# TEXTE DU DOCUMENT:
◇ ◇ ◇ ◇ ◇ ◇ ◇

Ils ont relevé que lors du contrôle précédent portant sur la période du 1er janvier 2009 au 31 décembre 2011les mêmes pratiques avaient été constatées et avaient donné lieu à un redressement et ont retenu la majoration de redressement pour absence de mise en conformité.

Ils ont constaté que la société n'a pas versé à ces salariés l'indemnité conventionnelle de préavis, rappelant que cette indemnité est soumise à cotisations, et en s'appuyant sur de la décision de la Cour de cassation en date du 08 juillet 2010, ils ont réintégré dans l'assiette des cotisations le montant correspondant à l'indemnité de préavis.

Les accords transactionnels que la société verse aux débats sont rédigés de manière identique, en ce qu'ils reprennent l'historique contractuel, mentionnent que le/la salarié.e a contesté son licenciement (dont le grief est rappelé) 'en faisant valoir qu'il lui causait un préjudice important' et que 'la rupture lui a causé un préjudice moral qui s'ajoute au préjudice financier compte tenu des difficultés prévisibles de réinsertion dans la vie active et des troubles importants dans ses conditions d'existence', et a fait part à l'employeur de 'son intention de saisir le conseil de prud'hommes'.

Sans préciser les demandes de ces salariés, ces protocoles indiquent uniquement: 'sans revenir sur la qualification du licenciement, la concession de la société [5] est d'allouer une indemnité transactionnelle de rupture afin de réparer le préjudice subi par (...) à la suite de la perte effective et durable de son emploi' et que 'la concession du/de la salarié.e est d'accepter les conséquences de la rupture et de s'estimer rempli de ses droits et réparé de son entier préjudice' et 'renonce définitivement et irrévocablement à réclamer le bénéfice d'un quelconque préavis sous quelque forme que ce soit (exécution ou paiement d'une indemnité compensatrice)'.

Les préjudices des salariés que l'indemnité transactionnelle est censée compenser, n'y sont pas spécifiés, pour être énoncés de façon très générale, sans une référence quelconque à une prétention indemnitaire émise.

Dès lors qu'il ne résulte pas des termes de ces transactions le préjudice réparé, il s'ensuit que ces indemnités incluent, comme retenu par les inspecteurs du recouvrement et les premiers juges, l'indemnité compensatrice de préavis, l'employeur ayant nécessairement admis du fait de 'concessions réciproques' abandonner la qualification de faute grave, bien qu'il soit allégué le contraire alors que les salariés ont renoncé à toute procédure prud'homale.

Ce chef de redressement est donc justifié et la société n'en conteste pas le quantum.

Le jugement entrepris qui a validé ce chef de redressement doit donc être confirmé.

2- Sur le chef de redressement n°8: ' avantages en nature: challenge [6]', d'un montant total de 331 575 euros pour les années 2012, 2013 et 2014:

L'article L.242-1-4 du code de la sécurité sociale, dans sa rédaction issue de la loi 2011-1906 du 21 décembre 2011, dispose que toute somme ou avantage alloué à un salarié par une personne n'ayant pas la qualité d'employeur en contrepartie d'une activité accomplie dans l'intérêt de ladite personne est une rémunération assujettie aux cotisations de sécurité sociale et aux contributions mentionnées aux articles L. 136-1 du présent code, L. 14-10-4 du code de l'action sociale et des familles et 14 de l'ordonnance n° 96-50 du 24 janvier 1996 relative au remboursement de la dette sociale.

◇ ◇ ◇ ◇ ◇ ◇ ◇

# TÂCHE À RÉALISER 1:
Convertissez l'intégralité du listing ci-dessous en une liste JSON de chaînes, à raison d'une chaîne par ligne et sans les lignes vides. Omettez les images dans la réponse.
Le listing n'a aucun lien avec le texte sur le redressement.

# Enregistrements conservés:

◇ ◇ ◇ ◇ ◇ ◇ ◇

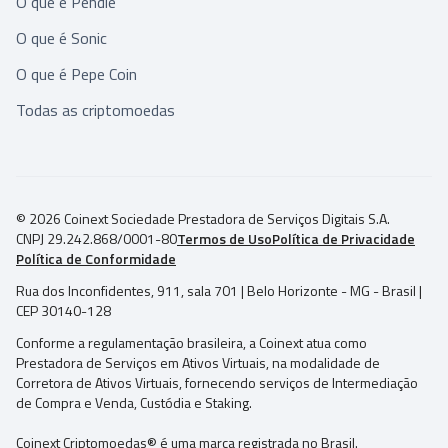
O que é Pendle
O que é Sonic
O que é Pepe Coin
Todas as criptomoedas
© 2026 Coinext Sociedade Prestadora de Serviços Digitais S.A.
CNPJ 29.242.868/0001-80
Termos de Uso
Política de Privacidade
Política de Conformidade
Rua dos Inconfidentes, 911, sala 701 | Belo Horizonte - MG - Brasil |
CEP 30140-128
Conforme a regulamentação brasileira, a Coinext atua como
Prestadora de Serviços em Ativos Virtuais, na modalidade de
Corretora de Ativos Virtuais, fornecendo serviços de Intermediação
de Compra e Venda, Custódia e Staking.
Coinext Criptomoedas® é uma marca registrada no Brasil.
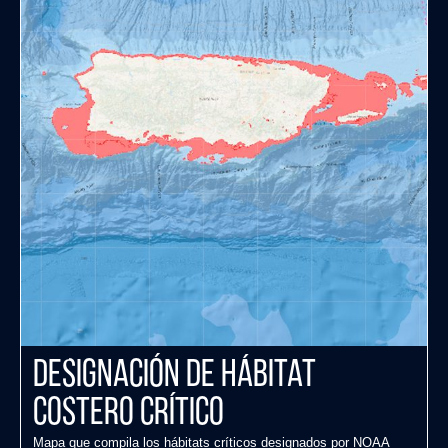
Designación de hábitat
costero crítico
Mapa que compila los hábitats críticos designados por NOAA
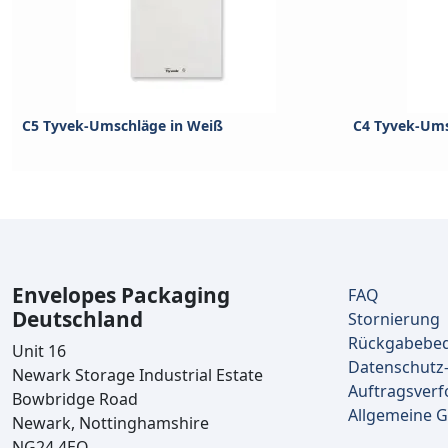
C5 Tyvek-Umschläge in Weiß
C4 Tyvek-Ums
Envelopes Packaging
FAQ
Deutschland
Stornierung
Rückgabebe
Unit 16
Datenschutz-
Newark Storage Industrial Estate
Auftragsverf
Bowbridge Road
Allgemeine 
Newark, Nottinghamshire
NG24 4EQ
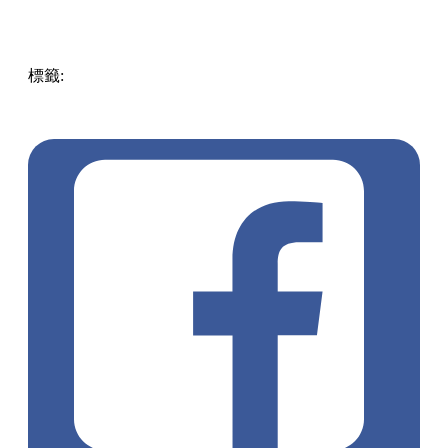
標籤:
玩樂
中國
China
張家界自由行
張家界景點
天門山
百
龍天梯
阿凡達懸浮山
張家界門票預訂
湖南旅遊
張家界交
通
大峽谷玻璃橋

◇ ◇ ◇ ◇ ◇ ◇ ◇

# TÂCHE À RÉALISER 2:
Traduisez en anglais cette phrase du texte sur le redressement : « Ce chef de redressement est donc justifié et la société n'en conteste pas le quantum. »

# RÉSULTAT OBTENU 1:
[
  "O que é Pendle",
  "O que é Sonic",
  "O que é Pepe Coin",
  "Todas as criptomoedas",
  "© 2026 Coinext Sociedade Prestadora de Serviços Digitais S.A.",
  "CNPJ 29.242.868/0001-80",
  "Termos de Uso",
  "Política de Privacidade",
  "Política de Conformidade",
  "Rua dos Inconfidentes, 911, sala 701 | Belo Horizonte - MG - Brasil |",
  "CEP 30140-128",
  "Conforme a regulamentação brasileira, a Coinext atua como",
  "Prestadora de Serviços em Ativos Virtuais, na modalidade de",
  "Corretora de Ativos Virtuais, fornecendo serviços de Intermediação",
  "de Compra e Venda, Custódia e Staking.",
  "Coinext Criptomoedas® é uma marca registrada no Brasil.",
  "Designación de hábitat",
  "costero crítico",
  "Mapa que compila los hábitats críticos designados por NOAA",
  "C5 Tyvek-Umschläge in Weiß",
  "C4 Tyvek-Ums",
  "Envelopes Packaging",
  "FAQ",
  "Deutschland",
  "Stornierung",
  "Rückgabebe",
  "Unit 16",
  "Datenschutz-",
  "Newark Storage Industrial Estate",
  "Auftragsverf",
  "Bowbridge Road",
  "Allgemeine ",
  "Newark, Nottinghamshire",
  "NG24 4EQ",
  "標籤:",
  "玩樂",
  "中國",
  "China",
  "張家界自由行",
  "張家界景點",
  "天門山",
  "百",
  "龍天梯",
  "阿凡達懸浮山",
  "張家界門票預訂",
  "湖南旅遊",
  "張家界交",
  "通",
  "大峽谷玻璃橋"
]

# RÉSULTAT OBTENU 2:
This adjustment item is therefore justified, and the company does not dispute its amount.